Beau is Afraid is far from a perfect movie, but aren’t most? It’s ambitious, daring, tense and deeply moving. Even people who hated the movie— those who unleashed on Twitter or stood up yelling in movie theaters as credits rolled— were responding viscerally. The worst thing a movie can do is make you feel indifferent; hating art is much closer to loving it than we think. Take, for example, Martin Scorsese’s comparison of the public’s response to Stanley Kubrick’s Barry Lyndon, a period piece that was widely panned upon release but has since become a popular favorite of his legendary catalog. Or take David Lynch’s Eraserhead, his debut film about a hopeless man fathering an alien baby in a stark industrial wasteland. Upon its release, Eraserhead was labeled as the most divisive film of its time. Most people, in fact, hated it, writing it off as a low budget shock-inducer. But, over time, it transcended from a random flop to a cult favorite to an American classic. It wouldn’t be surprising to see Beau is Afraid follow the same arc, as the movie evokes the same feelings of uneasiness, hesitation about familial trauma and hopelessness. For as much as this film is Aster’s homerian take on The Odyssey, it’s also his Eraserhead.

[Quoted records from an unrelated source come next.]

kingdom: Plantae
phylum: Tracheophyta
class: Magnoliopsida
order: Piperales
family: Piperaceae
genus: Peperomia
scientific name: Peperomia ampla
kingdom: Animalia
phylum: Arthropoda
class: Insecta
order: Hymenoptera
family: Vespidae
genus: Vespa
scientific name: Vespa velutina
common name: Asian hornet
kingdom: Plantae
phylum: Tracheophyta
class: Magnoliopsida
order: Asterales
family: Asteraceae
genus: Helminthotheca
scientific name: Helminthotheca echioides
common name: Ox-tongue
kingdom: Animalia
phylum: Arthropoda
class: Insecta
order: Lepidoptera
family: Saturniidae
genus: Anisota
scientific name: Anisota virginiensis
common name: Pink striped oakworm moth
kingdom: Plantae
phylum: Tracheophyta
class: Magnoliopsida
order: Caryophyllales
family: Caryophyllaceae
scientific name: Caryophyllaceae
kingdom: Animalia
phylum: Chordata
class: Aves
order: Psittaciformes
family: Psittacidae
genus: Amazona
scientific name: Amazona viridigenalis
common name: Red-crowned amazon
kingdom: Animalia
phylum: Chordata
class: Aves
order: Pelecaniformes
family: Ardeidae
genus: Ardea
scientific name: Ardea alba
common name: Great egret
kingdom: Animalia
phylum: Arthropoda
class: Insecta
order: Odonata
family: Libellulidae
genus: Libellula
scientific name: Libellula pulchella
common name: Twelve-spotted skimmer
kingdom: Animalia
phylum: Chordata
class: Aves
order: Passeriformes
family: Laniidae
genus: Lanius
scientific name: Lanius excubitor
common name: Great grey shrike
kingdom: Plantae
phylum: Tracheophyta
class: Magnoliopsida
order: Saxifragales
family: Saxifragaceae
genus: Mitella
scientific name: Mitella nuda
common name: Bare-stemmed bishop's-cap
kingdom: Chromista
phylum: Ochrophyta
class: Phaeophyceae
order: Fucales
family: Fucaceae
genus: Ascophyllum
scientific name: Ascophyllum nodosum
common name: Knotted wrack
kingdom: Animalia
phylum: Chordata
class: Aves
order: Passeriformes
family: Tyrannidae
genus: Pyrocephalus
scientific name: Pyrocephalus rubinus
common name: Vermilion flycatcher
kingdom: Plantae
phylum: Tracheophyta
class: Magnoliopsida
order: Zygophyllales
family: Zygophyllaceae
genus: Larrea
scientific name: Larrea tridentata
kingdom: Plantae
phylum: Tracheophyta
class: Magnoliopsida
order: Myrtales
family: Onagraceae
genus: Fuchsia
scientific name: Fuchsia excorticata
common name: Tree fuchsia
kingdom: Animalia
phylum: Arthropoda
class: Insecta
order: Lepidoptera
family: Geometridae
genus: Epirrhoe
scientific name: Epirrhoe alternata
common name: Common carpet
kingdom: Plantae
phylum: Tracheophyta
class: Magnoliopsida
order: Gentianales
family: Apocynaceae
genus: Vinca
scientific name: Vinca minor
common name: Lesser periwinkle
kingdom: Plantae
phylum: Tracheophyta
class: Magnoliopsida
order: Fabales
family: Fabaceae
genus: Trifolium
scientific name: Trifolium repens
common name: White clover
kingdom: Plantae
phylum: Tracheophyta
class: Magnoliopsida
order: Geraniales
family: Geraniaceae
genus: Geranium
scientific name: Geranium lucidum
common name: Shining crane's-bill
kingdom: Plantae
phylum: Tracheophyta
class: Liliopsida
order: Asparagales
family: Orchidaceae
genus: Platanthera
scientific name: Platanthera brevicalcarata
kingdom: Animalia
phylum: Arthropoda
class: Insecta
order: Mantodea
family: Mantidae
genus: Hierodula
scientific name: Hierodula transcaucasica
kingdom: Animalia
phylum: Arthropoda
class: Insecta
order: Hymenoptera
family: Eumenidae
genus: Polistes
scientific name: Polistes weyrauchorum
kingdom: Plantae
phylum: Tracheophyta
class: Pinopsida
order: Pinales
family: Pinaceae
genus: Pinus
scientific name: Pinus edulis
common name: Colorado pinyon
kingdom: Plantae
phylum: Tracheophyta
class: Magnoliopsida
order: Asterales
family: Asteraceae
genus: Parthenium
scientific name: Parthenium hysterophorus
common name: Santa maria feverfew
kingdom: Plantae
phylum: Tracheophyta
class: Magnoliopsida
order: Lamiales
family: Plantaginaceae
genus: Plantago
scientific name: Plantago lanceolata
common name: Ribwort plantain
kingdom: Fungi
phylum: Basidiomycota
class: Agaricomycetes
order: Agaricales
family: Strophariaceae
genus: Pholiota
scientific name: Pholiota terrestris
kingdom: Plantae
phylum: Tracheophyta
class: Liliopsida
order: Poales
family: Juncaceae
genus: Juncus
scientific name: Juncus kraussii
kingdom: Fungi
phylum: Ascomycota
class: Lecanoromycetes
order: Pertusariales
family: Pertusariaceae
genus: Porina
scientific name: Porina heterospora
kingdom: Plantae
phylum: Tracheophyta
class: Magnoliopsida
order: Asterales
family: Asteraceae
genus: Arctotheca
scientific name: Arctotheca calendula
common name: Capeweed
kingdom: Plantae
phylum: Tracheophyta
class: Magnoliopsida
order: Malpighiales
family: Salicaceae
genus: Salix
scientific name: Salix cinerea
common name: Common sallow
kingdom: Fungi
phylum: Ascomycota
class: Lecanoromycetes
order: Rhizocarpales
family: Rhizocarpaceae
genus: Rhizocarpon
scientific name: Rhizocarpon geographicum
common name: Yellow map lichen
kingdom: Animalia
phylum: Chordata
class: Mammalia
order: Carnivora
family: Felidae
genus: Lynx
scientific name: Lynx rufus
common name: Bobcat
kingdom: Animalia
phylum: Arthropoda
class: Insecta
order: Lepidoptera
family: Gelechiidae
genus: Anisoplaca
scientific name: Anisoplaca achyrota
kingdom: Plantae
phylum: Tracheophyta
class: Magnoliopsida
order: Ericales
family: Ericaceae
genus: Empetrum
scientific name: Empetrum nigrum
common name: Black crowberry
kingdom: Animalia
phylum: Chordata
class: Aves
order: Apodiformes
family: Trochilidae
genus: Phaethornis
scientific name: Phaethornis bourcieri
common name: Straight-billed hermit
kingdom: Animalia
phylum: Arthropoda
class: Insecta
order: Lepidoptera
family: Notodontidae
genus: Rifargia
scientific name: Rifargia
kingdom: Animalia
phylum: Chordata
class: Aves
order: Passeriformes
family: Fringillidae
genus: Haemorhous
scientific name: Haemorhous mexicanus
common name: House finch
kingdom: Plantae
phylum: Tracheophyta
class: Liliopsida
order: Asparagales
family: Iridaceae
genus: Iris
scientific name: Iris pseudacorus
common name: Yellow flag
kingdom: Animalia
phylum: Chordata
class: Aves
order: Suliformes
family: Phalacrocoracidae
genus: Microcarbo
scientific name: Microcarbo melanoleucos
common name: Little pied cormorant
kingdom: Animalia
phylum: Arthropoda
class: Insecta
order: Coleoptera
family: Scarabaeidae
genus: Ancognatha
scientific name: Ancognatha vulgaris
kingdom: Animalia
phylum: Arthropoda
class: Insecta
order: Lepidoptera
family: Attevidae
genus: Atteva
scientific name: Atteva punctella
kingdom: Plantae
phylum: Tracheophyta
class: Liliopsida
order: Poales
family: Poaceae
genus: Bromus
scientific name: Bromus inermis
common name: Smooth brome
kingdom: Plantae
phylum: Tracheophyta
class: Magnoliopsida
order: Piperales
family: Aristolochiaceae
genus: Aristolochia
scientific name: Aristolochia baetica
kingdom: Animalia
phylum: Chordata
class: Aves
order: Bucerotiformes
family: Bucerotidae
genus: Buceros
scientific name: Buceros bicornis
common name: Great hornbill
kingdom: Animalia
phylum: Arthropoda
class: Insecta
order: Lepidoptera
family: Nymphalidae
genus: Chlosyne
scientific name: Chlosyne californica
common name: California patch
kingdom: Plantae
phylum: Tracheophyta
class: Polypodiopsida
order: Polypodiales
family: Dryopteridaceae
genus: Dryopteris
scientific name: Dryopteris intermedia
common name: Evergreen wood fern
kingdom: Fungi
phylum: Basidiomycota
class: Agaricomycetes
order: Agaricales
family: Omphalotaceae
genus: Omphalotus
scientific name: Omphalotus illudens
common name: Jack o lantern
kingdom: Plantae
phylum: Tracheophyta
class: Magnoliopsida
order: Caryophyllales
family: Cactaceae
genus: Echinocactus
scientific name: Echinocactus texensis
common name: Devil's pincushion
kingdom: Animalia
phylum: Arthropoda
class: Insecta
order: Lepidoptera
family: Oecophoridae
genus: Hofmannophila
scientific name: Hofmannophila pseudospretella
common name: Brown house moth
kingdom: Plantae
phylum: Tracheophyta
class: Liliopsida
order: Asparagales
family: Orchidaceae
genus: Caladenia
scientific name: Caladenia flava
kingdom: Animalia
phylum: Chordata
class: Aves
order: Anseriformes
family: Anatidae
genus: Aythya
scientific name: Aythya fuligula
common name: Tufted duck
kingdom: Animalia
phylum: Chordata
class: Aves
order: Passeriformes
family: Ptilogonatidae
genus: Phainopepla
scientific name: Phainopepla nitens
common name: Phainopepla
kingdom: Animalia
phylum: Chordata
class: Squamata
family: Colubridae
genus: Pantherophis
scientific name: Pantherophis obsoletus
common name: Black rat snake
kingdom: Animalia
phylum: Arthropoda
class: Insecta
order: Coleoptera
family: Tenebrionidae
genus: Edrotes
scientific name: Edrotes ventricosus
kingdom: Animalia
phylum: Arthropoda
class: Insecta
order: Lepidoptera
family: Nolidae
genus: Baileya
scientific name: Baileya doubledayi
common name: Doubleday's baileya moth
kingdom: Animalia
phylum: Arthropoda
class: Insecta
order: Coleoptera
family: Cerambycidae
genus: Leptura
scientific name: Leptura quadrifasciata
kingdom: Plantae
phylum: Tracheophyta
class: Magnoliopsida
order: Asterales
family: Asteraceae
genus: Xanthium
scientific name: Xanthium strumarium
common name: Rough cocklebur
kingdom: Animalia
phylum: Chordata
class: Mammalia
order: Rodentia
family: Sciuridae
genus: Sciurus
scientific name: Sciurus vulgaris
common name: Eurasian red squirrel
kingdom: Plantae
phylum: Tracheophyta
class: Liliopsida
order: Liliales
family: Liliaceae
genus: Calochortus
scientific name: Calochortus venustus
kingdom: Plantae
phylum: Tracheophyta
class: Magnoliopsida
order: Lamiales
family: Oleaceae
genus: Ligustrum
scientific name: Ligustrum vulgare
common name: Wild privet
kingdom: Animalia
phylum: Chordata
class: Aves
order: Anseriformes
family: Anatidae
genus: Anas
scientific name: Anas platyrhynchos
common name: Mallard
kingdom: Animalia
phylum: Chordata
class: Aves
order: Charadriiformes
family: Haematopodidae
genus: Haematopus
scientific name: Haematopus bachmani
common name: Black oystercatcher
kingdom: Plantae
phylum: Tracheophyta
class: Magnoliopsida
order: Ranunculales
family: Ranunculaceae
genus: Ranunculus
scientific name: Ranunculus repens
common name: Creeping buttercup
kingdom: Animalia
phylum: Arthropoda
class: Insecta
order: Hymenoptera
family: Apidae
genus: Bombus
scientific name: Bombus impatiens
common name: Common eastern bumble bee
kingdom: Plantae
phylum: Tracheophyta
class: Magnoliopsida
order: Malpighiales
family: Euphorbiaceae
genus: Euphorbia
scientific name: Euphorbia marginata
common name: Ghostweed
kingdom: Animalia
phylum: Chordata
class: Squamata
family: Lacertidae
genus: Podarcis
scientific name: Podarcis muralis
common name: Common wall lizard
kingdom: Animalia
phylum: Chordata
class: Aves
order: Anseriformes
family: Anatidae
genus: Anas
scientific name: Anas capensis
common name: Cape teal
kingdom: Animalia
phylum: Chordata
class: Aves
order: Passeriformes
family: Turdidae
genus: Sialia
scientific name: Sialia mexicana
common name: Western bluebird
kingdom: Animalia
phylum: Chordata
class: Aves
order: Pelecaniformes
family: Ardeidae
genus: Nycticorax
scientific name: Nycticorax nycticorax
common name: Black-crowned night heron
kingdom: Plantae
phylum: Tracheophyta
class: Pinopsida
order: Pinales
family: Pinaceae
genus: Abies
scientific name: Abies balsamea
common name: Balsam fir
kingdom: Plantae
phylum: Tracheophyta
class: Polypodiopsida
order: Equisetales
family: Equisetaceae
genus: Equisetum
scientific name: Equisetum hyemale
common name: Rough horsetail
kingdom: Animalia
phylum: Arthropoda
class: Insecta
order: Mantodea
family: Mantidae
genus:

As more reviews come in, the general consensus seems to be more forgiving than some earlier viewers. Maybe it’s because they are less reactionary or addicted to hot takes. Or, maybe, it’s because the movie is actually good. I’m still not 100% sure— after all, it is the most unhinged piece of cinema I’ve ever seen. But what does it matter? I spent three hours in a movie theater alone thinking, laughing, reeling, holding back tears, and then woke up every morning since, wanting nothing more than to do it again.